I’m out of the hot seat as the three adults begin talking about the wedding, and I tune out, slowly inching myself to the back wall and hopefully out of their attention. I really want another drink, but three glasses is my limit when I have to drive home. I could go to town and crash in one of the seven guest rooms, but I’m sure they’re staying here tonight and I can only take so much perfection before my head explodes.
I didn’t give Rebecca much thought when he introduced us twelve months ago. Sure she was gorgeous and a talented doctor, but Justin always dated the talented gorgeous. He’d done the billionaire playboy thing since he was seventeen, with the usual models and actresses or a lawyer or businesswoman thrown in for good measure. I’d met a lot of them, so I just assumed he’d keep his MO of three months, just enough time for them to fall in love before he’d give them the polite boot. The jerk even complained about how hard it was having all those women fall head over heels for him. If only he knew. It took all my strength not to sock him in the jaw.
Then they passed the three month mark. The fourth. We didn’t see each other for weeks at a time, and when we did she’d be there. At the shooting range. At dinner. Instead of sailing, we’d meet at a playground and watch Daisy swing. No more bars, only restaurants with mechanical mice singing. No more jetting off to see a football game on a moment’s notice. Then she called me. And called again, insisting we meet for lunch. Shopping. Facials. The best and only advice my mother gave me years before rang in my ears.
“Never make him choose. Remember, he’s a man and he’s fucking her. Who do you think he’ll pick?”
It was important to Justin, she was important to Justin, so I agreed. Even attended Daisy’s ballet recital with them.
I could feel it coming, and I did my best to prepare for it. The engagement. But when he called me to the house, and they were both grinning like mental patients, not so subtly pointing to the diamond on her finger, I had no idea my reaction would be so severe. I saw that ring, and it was as if all the joy and peace I ever had or ever would feel was sucked out of every one of my cells.
I have no idea how I got through the following ten minutes of congratulations and champagne, but I managed to smile and hold off the tears until I got off the property. Then I got drunk. Very drunk. It was a miracle I didn’t end up in the hospital with charcoal in my stomach. That miracle came in the form of my boss Harry, who the bartender at Neptune’s called and then saw me home. Another man saving me from myself.

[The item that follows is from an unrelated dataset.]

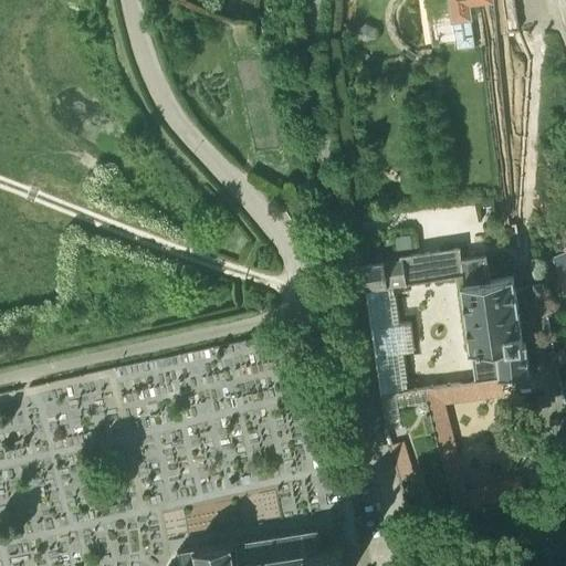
[(427,0),(429,7),(430,6),(463,2),(469,40),(520,32),(514,0),(427,0)]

I know I’m a horrible friend, I know this. When your best friend finds the love of his life, and is blissfully happy, and you’re trying to figure out the best way to frame his bride for drug possession, this becomes abundantly clear. Mind you, I do get some points for not actually doing it, but just the thought makes me feel better. It’s me. It’s all me. I am the asshole in this situation, I am fully aware of that. If I gave her half a chance I’m sure I’d love her just like everyone else on planet earth. The green-eyed monster who lives inside me just won’t allow it. And I don’t have the energy or strength to kill the fucker.

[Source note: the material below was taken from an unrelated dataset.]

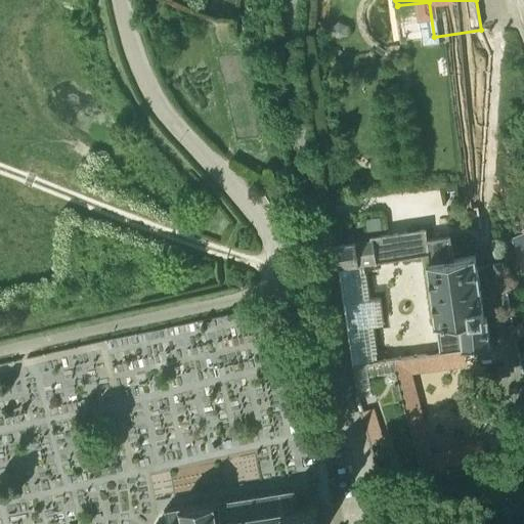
[(366,263),(389,260),(410,257),(431,254),(433,263),(427,263),(436,326),(437,326),(441,353),(491,348),(489,317),(484,317),(475,256),(455,258),(451,235),(429,238),(427,228),(406,230),(386,233),(370,235),(370,241),(333,247),(336,267),(338,267),(366,263)]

Not that they’d ever guess my ire. A combination of that ecstasy bubble, and my stellar lying skills, have shielded me from any awkward questions or situations. Except in the case of Justin’s Aunt Lucy. She cornered me in the hall one day and threatened to have me killed if I did anything to ruin the wedding. I very politely told her where to shove her threat. We’ve never been best friends.
Lucy sits on the other side of the room, her nose in a book. She’s allowed to be anti-social. The first moment I saw her on that bridge I was reminded of a strict nun who wouldn’t hesitate to smack me with a ruler for sneezing during prayer. She’s in her late fifties with short salt and pepper hair, face stretched across sharp cheekbones and pointed nose, and gaunt body always in chic black. She hasn’t changed much in twenty years. Still just tolerates me. She’s not even trying tonight.
“Isn’t that right, Joanna?” Rebecca asks, pulling me out of my head.
“I’m sorry. What?”
“You’ve met Justice, haven’t you?”
“I’ve had an encounter or two,” I say, not hiding my distaste.
“He helped you on the Corona case, right?” Rebecca asks.
“How frightening,” Marnie says. “I can’t imagine having to be near, let alone chasing after a super. It must be so dangerous.”
“It happens less often than the press would have you believe,” I say. “Most of the time I deal with the usual. Gangs, domestic violence, drugs. When supers fight, it’s usually just with other supers. We, sadly, just handle the collateral damage.”